(Reading text)
Wizards moved up the typical announcement date for the banned and restricted list, posting it Monday the 9th. The link is here. Here is the run down:

  • Standard:
  1. Emrakul, the Promised End banned: Big Bertha turned out to be too big for her britches. She was too much, as there turned out to be too many ways to power her out too quickly. In fact, as Wizards described out, she was so powerful that players simply warped around trying to play her. Besides Wizards official reasoning, a lot of players had pegged Emrakul, the Promised End as the bad kind of oppressive, and Wizards has acknowledged that she was at least somewhat of a mistake. Coming out most games and often before turn 6 or 7, she was not fun. There's enough anecdotal evidence to support an idea that tournament attendance was falling and She Who Shall Not Be Named played a large psychological role in that decline.
  2. Reflector Mage banned: This one came as a surprise to a lot of people, but it turns on that sacrosanct, but ever elusive, Wizards data. Sam Stoddard, the public face of MTG development, discussed on twitter why Reflector Mage got the slap. Wizards data showed UW flash as the best deck in Standard, with only one unfavorable match-up, though only slightly. The mage specifically was heavily disliked for a while, and was a card nearly exclusively used in UW Flash.
  3. Smuggler's Copter banned: This might be the biggest shift, even if it doesn't have the face value of banning Emrakul, the Promised End. Smuggler's Copter was in so many decks, and often just an auto-four of. It simply warped the game too much, and pushed way too much out of the format (such as my favorite planeswalker, Chandra, Torch of Defiance). Wizards did print Fatal Push, which arguably was supposed to be an answer to Smuggler's Copter. It simply was too oppressive.

(Dataset entries)
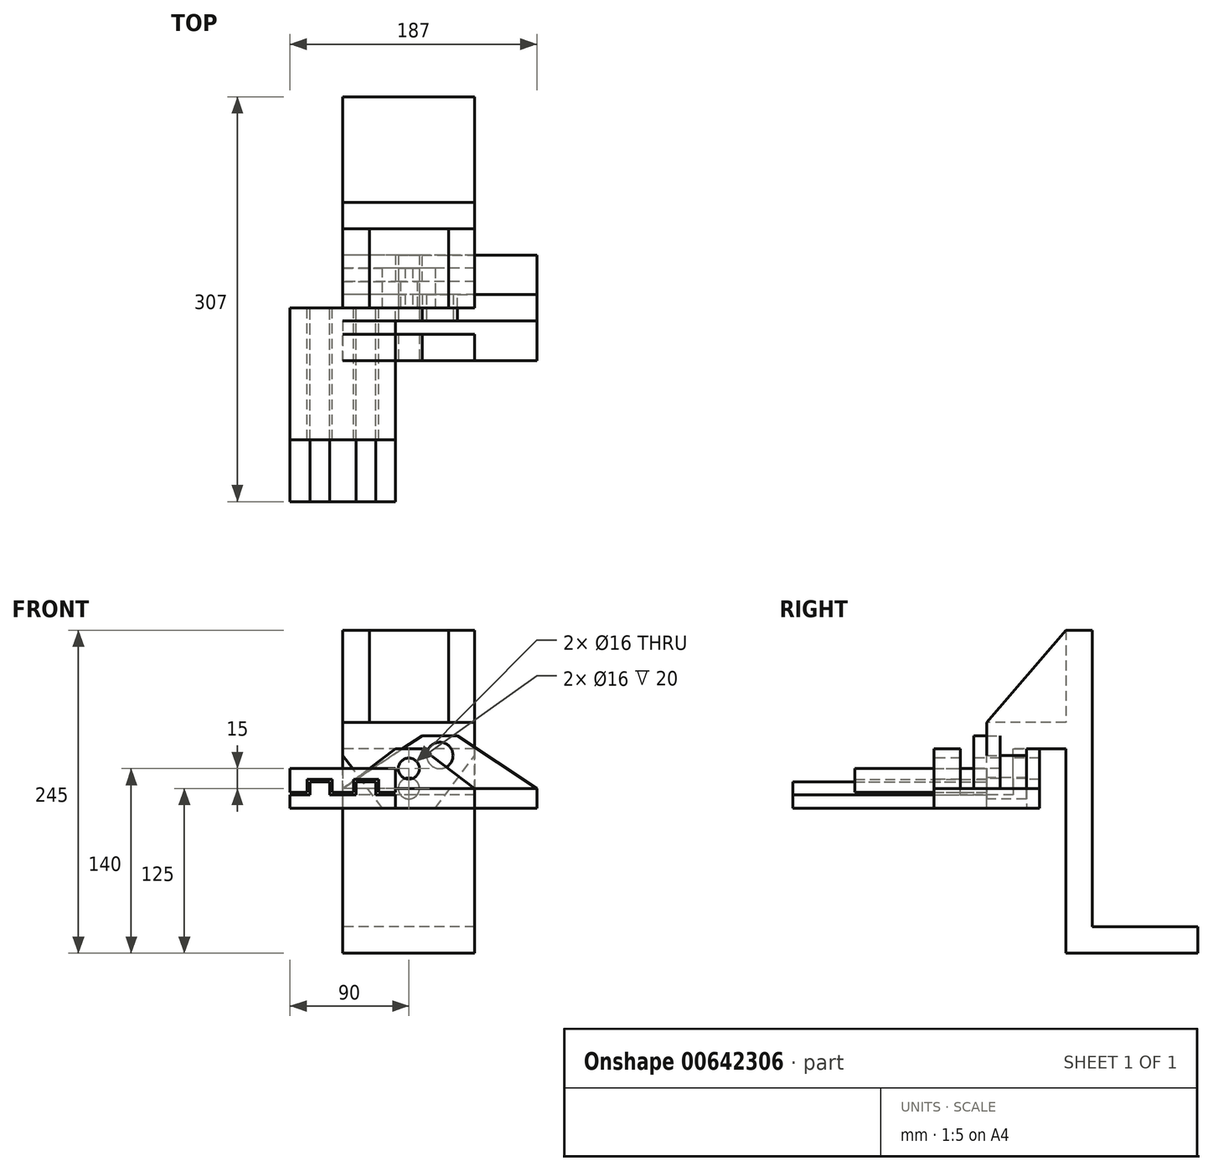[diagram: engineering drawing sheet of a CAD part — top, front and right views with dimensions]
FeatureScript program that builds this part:
annotation { "Feature Type Name" : "Feature", "Feature Type Description" : "" }
export const myFeature = defineFeature(function(context is Context, id is Id, definition is map)
    precondition{}
    {
        {
            var Q0;
            Q0=qCreatedBy(makeId("Right.planeOp"),FACE);
            var sketch = newSketch(context, id + "F0", { "sketchPlane" : qUnion([Q0])});
            skLineSegment(sketch, "E0", {"start": v(0, 0) * mm, "end": v(40, 0) * mm});
            skLineSegment(sketch, "E1", {"start": v(40, 0) * mm, "end": v(40, 15) * mm});
            skLineSegment(sketch, "E2", {"start": v(40, 15) * mm, "end": v(10, 15) * mm});
            skLineSegment(sketch, "E3", {"start": v(10, 15) * mm, "end": v(10, 55) * mm});
            skLineSegment(sketch, "E4", {"start": v(10, 55) * mm, "end": v(-10, 55) * mm});
            skLineSegment(sketch, "E5", {"start": v(-10, 55) * mm, "end": v(-10, 15) * mm});
            skLineSegment(sketch, "E6", {"start": v(-10, 15) * mm, "end": v(-40, 15) * mm});
            skLineSegment(sketch, "E7", {"start": v(-40, 15) * mm, "end": v(-40, 0) * mm});
            skLineSegment(sketch, "E8", {"start": v(-40, 0) * mm, "end": v(0, 0) * mm});
            skSolve(sketch);
        }
        {
            var Q0;
            Q0=makeQuery(id+"F0.imprint","IMPRINT",FACE,{"disambiguationData":[TD([[makeQuery(id+"F0.imprint","IMPRINT",EDGE,{"derivedFrom":sQuery(id+"F0.wireOp",EDGE,"E0")}),1.0]])]});
            extrude(context, id + "F1", {"entities" : qUnion([Q0]), "depth" : 147 * mm, "offsetDistance" : 25 * mm});
        }
        {
            var Q0;
            Q0=makeQuery(id+"F1.opExtrude","CAP_EDGE",EDGE,{"disambiguationData":[OSD([sQuery(id+"F0.wireOp",EDGE,"E4")])],"isStart":false});
            var Q1;
            Q1=makeQuery(id+"F1.opExtrude","CAP_EDGE",EDGE,{"disambiguationData":[OSD([sQuery(id+"F0.wireOp",EDGE,"E4")])],"isStart":true});
            chamfer(context, id + "F2", {"entities" : qUnion([Q0, Q1]), "chamferType" : ChamferType.TWO_OFFSETS, "width1" : 40 * mm, "oppositeDirection" : false, "width2" : 60 * mm, "tangentPropagation" : true});
        }
        {
            var Q0;
            Q0=makeQuery(id+"F1.opExtrude","SWEPT_FACE",FACE,{"disambiguationData":[OSD([sQuery(id+"F0.wireOp",EDGE,"E5")])]});
            var sketch = newSketch(context, id + "F3", { "sketchPlane" : qUnion([Q0])});
            skCircle(sketch, "E9", {"center": v(73.5, 40) * mm, "radius": 10 * mm});
            skPoint(sketch, "E9.centerSnap0", {"position": v(73.5, 55) * mm});
            skSolve(sketch);
        }
        {
            var Q0;
            Q0=makeQuery(id+"F3.imprint","IMPRINT",FACE,{"disambiguationData":[TD([[makeQuery(id+"F3.imprint","IMPRINT",EDGE,{"derivedFrom":sQuery(id+"F3.wireOp",EDGE,"E9")}),1.0]])]});
            extrude(context, id + "F4", {"entities" : qUnion([Q0]), "operationType" : NewBodyOperationType.REMOVE, "endBound" : BoundingType.THROUGH_ALL, "oppositeDirection" : true, "depth" : 25 * mm, "offsetDistance" : 25 * mm});
        }
        {
            var Q0;
            Q0=qCreatedBy(makeId("Front.planeOp"),FACE);
            var sketch = newSketch(context, id + "F5", { "sketchPlane" : qUnion([Q0])});
            skLineSegment(sketch, "E10", {"start": v(0, 0) * mm, "end": v(40, 0) * mm});
            skLineSegment(sketch, "E11", {"start": v(40, 0) * mm, "end": v(40, 10) * mm});
            skLineSegment(sketch, "E12", {"start": v(40, 10) * mm, "end": v(25, 10) * mm});
            skLineSegment(sketch, "E13", {"start": v(25, 10) * mm, "end": v(25, 20) * mm});
            skLineSegment(sketch, "E14", {"start": v(25, 20) * mm, "end": v(10, 20) * mm});
            skLineSegment(sketch, "E15", {"start": v(10, 20) * mm, "end": v(10, 10) * mm});
            skLineSegment(sketch, "E16", {"start": v(10, 10) * mm, "end": v(-10, 10) * mm});
            skLineSegment(sketch, "E17", {"start": v(-10, 10) * mm, "end": v(-10, 20) * mm});
            skLineSegment(sketch, "E18", {"start": v(-10, 20) * mm, "end": v(-25, 20) * mm});
            skLineSegment(sketch, "E19", {"start": v(-25, 20) * mm, "end": v(-25, 10) * mm});
            skLineSegment(sketch, "E20", {"start": v(-25, 10) * mm, "end": v(-40, 10) * mm});
            skLineSegment(sketch, "E21", {"start": v(-40, 10) * mm, "end": v(-40, 0) * mm});
            skLineSegment(sketch, "E22", {"start": v(-40, 0) * mm, "end": v(0, 0) * mm});
            skLineSegment(sketch, "E23", {"start": v(-40, 12) * mm, "end": v(-27, 12) * mm});
            skLineSegment(sketch, "E24", {"start": v(-27, 12) * mm, "end": v(-27, 22) * mm});
            skLineSegment(sketch, "E25", {"start": v(-27, 22) * mm, "end": v(-8, 22) * mm});
            skLineSegment(sketch, "E26", {"start": v(-8, 22) * mm, "end": v(-8, 12) * mm});
            skLineSegment(sketch, "E27", {"start": v(-8, 12) * mm, "end": v(8, 12) * mm});
            skLineSegment(sketch, "E28", {"start": v(8, 12) * mm, "end": v(8, 22) * mm});
            skLineSegment(sketch, "E29", {"start": v(8, 22) * mm, "end": v(27, 22) * mm});
            skLineSegment(sketch, "E30", {"start": v(27, 22) * mm, "end": v(27, 12) * mm});
            skLineSegment(sketch, "E31", {"start": v(27, 12) * mm, "end": v(40, 12) * mm});
            skLineSegment(sketch, "E32", {"start": v(40, 12) * mm, "end": v(40, 30) * mm});
            skLineSegment(sketch, "E33", {"start": v(40, 30) * mm, "end": v(-40, 30) * mm});
            skLineSegment(sketch, "E34", {"start": v(-40, 30) * mm, "end": v(-40, 12) * mm});
            skSolve(sketch);
        }
        {
            var Q0;
            Q0=makeQuery(id+"F5.imprint","IMPRINT",FACE,{"disambiguationData":[TD([[makeQuery(id+"F5.imprint","IMPRINT",EDGE,{"derivedFrom":sQuery(id+"F5.wireOp",EDGE,"E10")}),1.0]])]});
            extrude(context, id + "F6", {"entities" : qUnion([Q0]), "depth" : 147 * mm, "offsetDistance" : 25 * mm});
        }
        {
            var Q0;
            Q0=makeQuery(id+"F5.imprint","IMPRINT",FACE,{"disambiguationData":[TD([[makeQuery(id+"F5.imprint","IMPRINT",EDGE,{"derivedFrom":sQuery(id+"F5.wireOp",EDGE,"E23")}),1.0]])]});
            extrude(context, id + "F7", {"entities" : qUnion([Q0]), "depth" : 100 * mm, "offsetDistance" : 25 * mm});
        }
        {
            var Q0;
            Q0=qCreatedBy(makeId("Right.planeOp"),FACE);
            var sketch = newSketch(context, id + "F8", { "sketchPlane" : qUnion([Q0])});
            skLineSegment(sketch, "E35", {"start": v(0, 0) * mm, "end": v(40, 0) * mm});
            skLineSegment(sketch, "E36", {"start": v(40, 0) * mm, "end": v(40, 45) * mm});
            skLineSegment(sketch, "E37", {"start": v(40, 45) * mm, "end": v(20, 45) * mm});
            skLineSegment(sketch, "E38", {"start": v(20, 45) * mm, "end": v(20, 10) * mm});
            skLineSegment(sketch, "E39", {"start": v(20, 10) * mm, "end": v(-20, 10) * mm});
            skLineSegment(sketch, "E40", {"start": v(-20, 10) * mm, "end": v(-20, 45) * mm});
            skLineSegment(sketch, "E41", {"start": v(-20, 45) * mm, "end": v(-40, 45) * mm});
            skLineSegment(sketch, "E42", {"start": v(-40, 45) * mm, "end": v(-40, 0) * mm});
            skLineSegment(sketch, "E43", {"start": v(-40, 0) * mm, "end": v(0, 0) * mm});
            skSolve(sketch);
        }
        {
            var Q0;
            Q0=makeQuery(id+"F8.imprint","IMPRINT",FACE,{"disambiguationData":[TD([[makeQuery(id+"F8.imprint","IMPRINT",EDGE,{"derivedFrom":sQuery(id+"F8.wireOp",EDGE,"E35")}),1.0]])]});
            extrude(context, id + "F9", {"entities" : qUnion([Q0]), "depth" : 100 * mm, "offsetDistance" : 25 * mm});
        }
        {
            var Q0;
            Q0=makeQuery(id+"F9.opExtrude","SWEPT_FACE",FACE,{"disambiguationData":[OSD([sQuery(id+"F8.wireOp",EDGE,"E42")])]});
            var sketch = newSketch(context, id + "F10", { "sketchPlane" : qUnion([Q0])});
            skCircle(sketch, "E44", {"center": v(50, 30) * mm, "radius": 8 * mm});
            skPoint(sketch, "E44.centerSnap0", {"position": v(100, 22.5) * mm});
            skPoint(sketch, "E44.centerSnap1", {"position": v(50, 45) * mm});
            skSolve(sketch);
        }
        {
            var Q0;
            Q0=makeQuery(id+"F10.imprint","IMPRINT",FACE,{"disambiguationData":[TD([[makeQuery(id+"F10.imprint","IMPRINT",EDGE,{"derivedFrom":sQuery(id+"F10.wireOp",EDGE,"E44")}),1.0]])]});
            extrude(context, id + "F11", {"entities" : qUnion([Q0]), "operationType" : NewBodyOperationType.REMOVE, "endBound" : BoundingType.THROUGH_ALL, "oppositeDirection" : true, "depth" : 25 * mm, "offsetDistance" : 25 * mm});
        }
        {
            var Q0;
            Q0=makeQuery(id+"F9.opExtrude","CAP_EDGE",EDGE,{"disambiguationData":[OSD([sQuery(id+"F8.wireOp",EDGE,"E41")])],"isStart":false});
            var Q1;
            Q1=makeQuery(id+"F9.opExtrude","CAP_EDGE",EDGE,{"disambiguationData":[OSD([sQuery(id+"F8.wireOp",EDGE,"E37")])],"isStart":false});
            chamfer(context, id + "F12", {"entities" : qUnion([Q0, Q1]), "chamferType" : ChamferType.TWO_OFFSETS, "width1" : 30 * mm, "oppositeDirection" : false, "width2" : 40 * mm, "tangentPropagation" : true});
        }
        {
            var Q0;
            Q0=makeQuery(id+"F9.opExtrude","CAP_EDGE",EDGE,{"disambiguationData":[OSD([sQuery(id+"F8.wireOp",EDGE,"E37")])],"isStart":true});
            var Q1;
            Q1=makeQuery(id+"F9.opExtrude","CAP_EDGE",EDGE,{"disambiguationData":[OSD([sQuery(id+"F8.wireOp",EDGE,"E41")])],"isStart":true});
            chamfer(context, id + "F13", {"entities" : qUnion([Q0, Q1]), "chamferType" : ChamferType.TWO_OFFSETS, "width1" : 40 * mm, "oppositeDirection" : false, "width2" : 30 * mm, "tangentPropagation" : true});
        }
        {
            var Q0;
            Q0=qCreatedBy(makeId("Right.planeOp"),FACE);
            var sketch = newSketch(context, id + "F14", { "sketchPlane" : qUnion([Q0])});
            skLineSegment(sketch, "E45", {"start": v(0, 0) * mm, "end": v(30, 0) * mm});
            skLineSegment(sketch, "E46", {"start": v(30, 0) * mm, "end": v(30, 45) * mm});
            skLineSegment(sketch, "E47", {"start": v(30, 45) * mm, "end": v(60, 45) * mm});
            skLineSegment(sketch, "E48", {"start": v(60, 45) * mm, "end": v(60, -110) * mm});
            skLineSegment(sketch, "E49", {"start": v(60, -110) * mm, "end": v(160, -110) * mm});
            skLineSegment(sketch, "E50", {"start": v(160, -110) * mm, "end": v(160, -90) * mm});
            skLineSegment(sketch, "E51", {"start": v(160, -90) * mm, "end": v(80, -90) * mm});
            skLineSegment(sketch, "E52", {"start": v(80, -90) * mm, "end": v(80, 135) * mm});
            skLineSegment(sketch, "E53", {"start": v(80, 135) * mm, "end": v(60, 135) * mm});
            skLineSegment(sketch, "E54", {"start": v(60, 135) * mm, "end": v(60, 65) * mm});
            skLineSegment(sketch, "E55", {"start": v(60, 65) * mm, "end": v(0, 65) * mm});
            skLineSegment(sketch, "E56", {"start": v(0, 65) * mm, "end": v(0, 0) * mm});
            skSolve(sketch);
        }
        {
            var Q0;
            Q0=makeQuery(id+"F14.imprint","IMPRINT",FACE,{"disambiguationData":[TD([[makeQuery(id+"F14.imprint","IMPRINT",EDGE,{"derivedFrom":sQuery(id+"F14.wireOp",EDGE,"E45")}),1.0]])]});
            extrude(context, id + "F15", {"entities" : qUnion([Q0]), "depth" : 100 * mm, "offsetDistance" : 25 * mm});
        }
        {
            var Q0;
            Q0=makeQuery(id+"F15.opExtrude","SWEPT_FACE",FACE,{"disambiguationData":[OSD([sQuery(id+"F14.wireOp",EDGE,"E56")])]});
            var sketch = newSketch(context, id + "F16", { "sketchPlane" : qUnion([Q0])});
            skCircle(sketch, "E57", {"center": v(50, 15) * mm, "radius": 8 * mm});
            skPoint(sketch, "E57.centerSnap0", {"position": v(50, 0) * mm});
            skSolve(sketch);
        }
        {
            var Q0;
            Q0=makeQuery(id+"F16.imprint","IMPRINT",FACE,{"disambiguationData":[TD([[makeQuery(id+"F16.imprint","IMPRINT",EDGE,{"derivedFrom":sQuery(id+"F16.wireOp",EDGE,"E57")}),1.0]])]});
            var Q1;
            Q1=makeQuery(id+"F15.opExtrude","SWEPT_FACE",FACE,{"disambiguationData":[OSD([sQuery(id+"F14.wireOp",EDGE,"E46")])]});
            extrude(context, id + "F17", {"entities" : qUnion([Q0]), "operationType" : NewBodyOperationType.REMOVE, "endBound" : BoundingType.UP_TO_SURFACE, "oppositeDirection" : true, "depth" : 25 * mm, "endBoundEntityFace" : qUnion([Q1]), "offsetDistance" : 25 * mm});
        }
        {
            var Q0;
            Q0=makeQuery(id+"F15.opExtrude","CAP_EDGE",EDGE,{"disambiguationData":[OSD([sQuery(id+"F14.wireOp",EDGE,"E45")])],"isStart":false});
            chamfer(context, id + "F18", {"entities" : qUnion([Q0]), "chamferType" : ChamferType.TWO_OFFSETS, "width1" : 40 * mm, "oppositeDirection" : false, "width2" : 30 * mm, "tangentPropagation" : true});
        }
        {
            var Q0;
            Q0=makeQuery(id+"F15.opExtrude","CAP_EDGE",EDGE,{"disambiguationData":[OSD([sQuery(id+"F14.wireOp",EDGE,"E45")])],"isStart":true});
            chamfer(context, id + "F19", {"entities" : qUnion([Q0]), "chamferType" : ChamferType.TWO_OFFSETS, "width1" : 30 * mm, "oppositeDirection" : false, "width2" : 40 * mm, "tangentPropagation" : true});
        }
        {
            var Q0;
            Q0=makeQuery(id+"F15.opExtrude","CAP_FACE",FACE,{"disambiguationData":[OSD([sQuery(id+"F14.wireOp",EDGE,"E45"),sQuery(id+"F14.wireOp",EDGE,"E46"),sQuery(id+"F14.wireOp",EDGE,"E47"),sQuery(id+"F14.wireOp",EDGE,"E48"),sQuery(id+"F14.wireOp",EDGE,"E49"),sQuery(id+"F14.wireOp",EDGE,"E50"),sQuery(id+"F14.wireOp",EDGE,"E51"),sQuery(id+"F14.wireOp",EDGE,"E52"),sQuery(id+"F14.wireOp",EDGE,"E53"),sQuery(id+"F14.wireOp",EDGE,"E54"),sQuery(id+"F14.wireOp",EDGE,"E55"),sQuery(id+"F14.wireOp",EDGE,"E56")])],"isStart":false});
            var sketch = newSketch(context, id + "F20", { "sketchPlane" : qUnion([Q0])});
            skLineSegment(sketch, "E58", {"start": v(0, 65) * mm, "end": v(60, 135) * mm});
            skSolve(sketch);
        }
        {
            var Q0;
            Q0=makeQuery(id+"F20.imprint","IMPRINT",FACE,{"disambiguationData":[TD([[makeQuery(id+"F20.imprint","IMPRINT",EDGE,{"derivedFrom":sQuery(id+"F20.wireOp",EDGE,"E58")}),-1.0]])]});
            extrude(context, id + "F21", {"entities" : qUnion([Q0]), "operationType" : NewBodyOperationType.ADD, "oppositeDirection" : true, "depth" : 20 * mm, "offsetDistance" : 25 * mm});
        }
        {
            var Q0;
            Q0=makeQuery(id+"F15.opExtrude","CAP_FACE",FACE,{"disambiguationData":[OSD([sQuery(id+"F14.wireOp",EDGE,"E45"),sQuery(id+"F14.wireOp",EDGE,"E46"),sQuery(id+"F14.wireOp",EDGE,"E47"),sQuery(id+"F14.wireOp",EDGE,"E48"),sQuery(id+"F14.wireOp",EDGE,"E49"),sQuery(id+"F14.wireOp",EDGE,"E50"),sQuery(id+"F14.wireOp",EDGE,"E51"),sQuery(id+"F14.wireOp",EDGE,"E52"),sQuery(id+"F14.wireOp",EDGE,"E53"),sQuery(id+"F14.wireOp",EDGE,"E54"),sQuery(id+"F14.wireOp",EDGE,"E55"),sQuery(id+"F14.wireOp",EDGE,"E56")])],"isStart":true});
            var sketch = newSketch(context, id + "F22", { "sketchPlane" : qUnion([Q0])});
            skLineSegment(sketch, "E59", {"start": v(-60, 135) * mm, "end": v(0, 65) * mm});
            skSolve(sketch);
        }
        {
            var Q0;
            Q0=makeQuery(id+"F22.imprint","IMPRINT",FACE,{"disambiguationData":[TD([[makeQuery(id+"F22.imprint","IMPRINT",EDGE,{"derivedFrom":sQuery(id+"F22.wireOp",EDGE,"E59")}),-1.0]])]});
            extrude(context, id + "F23", {"entities" : qUnion([Q0]), "operationType" : NewBodyOperationType.ADD, "oppositeDirection" : true, "depth" : 20 * mm, "offsetDistance" : 25 * mm});
        }
    });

(Challenges)
**A.** Please retype the passage of the Standard bans text starting at "Wizards moved up" and ending at "in that decline.".
**B.** Write what comes next in the Standard bans text, picking up after its last sentence.
The records have nothing to do with what you are asked to do here.

(Responses by task)
**A.**
Wizards moved up the typical announcement date for the banned and restricted list, posting it Monday the 9th. The link is here. Here is the run down:

  • Standard:
  1. Emrakul, the Promised End banned: Big Bertha turned out to be too big for her britches. She was too much, as there turned out to be too many ways to power her out too quickly. In fact, as Wizards described out, she was so powerful that players simply warped around trying to play her. Besides Wizards official reasoning, a lot of players had pegged Emrakul, the Promised End as the bad kind of oppressive, and Wizards has acknowledged that she was at least somewhat of a mistake. Coming out most games and often before turn 6 or 7, she was not fun. There's enough anecdotal evidence to support an idea that tournament attendance was falling and She Who Shall Not Be Named played a large psychological role in that decline.

**B.**
  • Modern:
  1. Gitaxian Probe banned: Probe was just too good of an enabler for too many decks. The concern was that it allowed too many turn 2 or 3 kills. Apparently, Peek is worthless, but if you make it cost 2 life, it's ban worthy (note, I generally agree with the ban).
  2. Golgari Grave-Troll banned: Dredge got two great additions lately in Cathartic Reunion and Prized Amalgam. Those, combined with the we'll-see-how-it-goes unbanning of Troll, pushed Dredge too far, so the Troll went back to the benches.
  • Other News: Adding a ban cycle: Going forward, Wizards will issue banned and restricted updates twice per set. Once prior to a new set being released, before the Pro tour, and a second time--five weeks after the Pro Tour.
Why MTGO is special...

Normally, if there is a ban list update, the roll out of the ban on MTGO would come only a few days before the set comes out, usually the Wednesday downtime before the Friday pre-release. This time, we get the new format Wednesday the 11th, nine days before the paper world starts the format. When the paper world starts, they will have Aether Revolt. MTGO will not have Aether Revolt until the 27th. So MTGO will have a unique standard for about two and a half weeks.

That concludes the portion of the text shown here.